Assim, por exemplo, é prevista a solução de consulta conjunta pela Secretaria Especial da Receita Federal do Brasil e pelo Comitê Gestor do IBS. Essa medida é salutar, pois a harmonização do IBS e da CBS é relevantíssimo para se garantir uma efetiva simplicidade.
Foi previsto, também, um Programa Nacional de Conformidade Tributária – PNCT que tem como intuito integrar regimes de conformidade do IBS e da CBS. A PLP 108 traça diretrizes gerais do programas que deverá ser criado por lei específica.

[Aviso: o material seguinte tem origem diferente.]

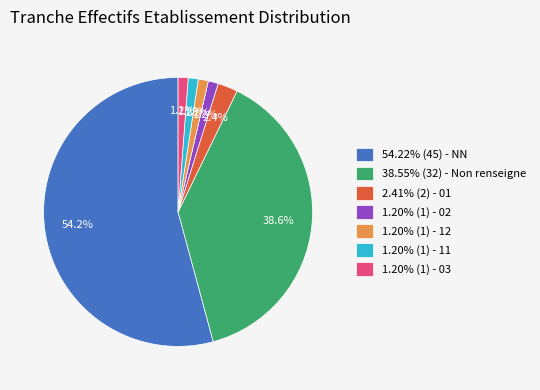

What percentage is NOT represented by 1.20% (1) - 02?

98.8%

De qualquer forma, a harmonização é relevante para se garantir previsibilidade.
Lembremos, também, que por meio do Comitê Gestor do IBS, Estados, Distrito Federal e Municípios editarão o Regulamento do IBS, e uniformizarão a interpretação e aplicação do imposto; arrecadarão o imposto, efetuarão compensação, entre outras funções. Essa atuação cooperativa é importante para garantir segurança jurídica e simplicidade.
O PLP 108/24, por sua vez, prevê que o Comitê Gestor do IBS, em conjunto com a administração federal, deverá harmonizar normas, interpretações, obrigações acessórias e procedimentos relativos ao IBS e CBS. Lembremos que o PLP 108/24 deve ser apreciado para sua conversão em Lei Complementar.

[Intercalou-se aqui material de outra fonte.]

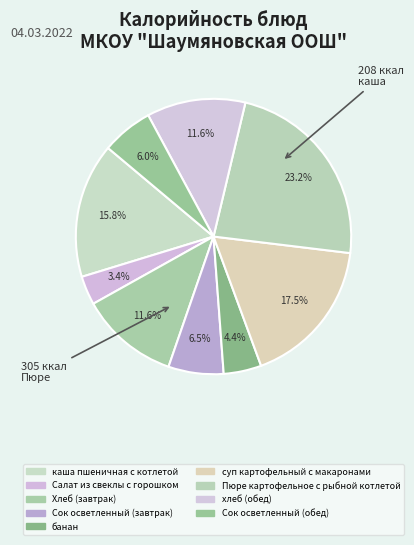

True or false: Сок осветленный (завтрак) accounts for 12% of the total.

False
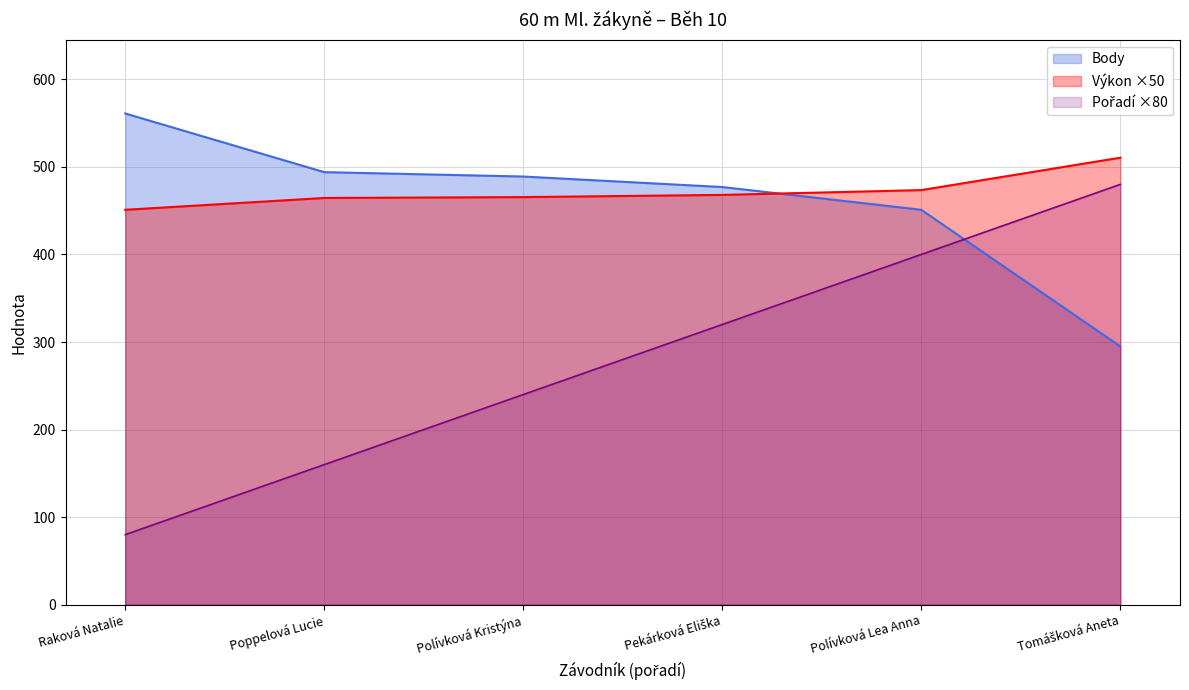

How many lines are shown in the chart?

3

Há diversos outros exemplos que poderiam ser apontados, mas essa necessidade de harmonização do IBS e CBS e cooperação entre os Entes é fundamental para o êxito da reforma. Se o IBS e a CBS efetivamente tiverem o mesmo regime jurídico – e os desafios são intensos – a simplicidade será fortalecida. O que preocupa, porém, é o eventual processo administrativo e judicial se concretizar em tribunais distintos, ainda que com mecanismos de uniformização. O tema, porém, é rico, e merece artigo a parte.
Por fim, outra regra estruturante que o Professor Eurico Marcos Diniz de Santi lembrou foi a da transição sem aumento de carga tributária. Sobre esse aspecto, lembro que a Emenda Constitucional n. 132/23 e a Lei Complementar n. 214/25 possuem regras para que as chamadas alíquotas de referência – alíquotas criadas por Resolução do Senado que poderão ser adotadas pelos Entes Tributantes – sejam fixadas para garantir a manutenção de carga tributária durante o período de transição.
Eu particularmente, não me canso de ouvir sobre a importância dos princípios da reforma tributária e como influenciaram a confecção de regras. Creio que o sucesso da reforma dependerá da efetiva realização desses princípios. Cabe a nós, que pertencemos à comunidade jurídica, termos em mente tais diretrizes a fim de que sejam, efetivamente, concretizadas no mundo da vida.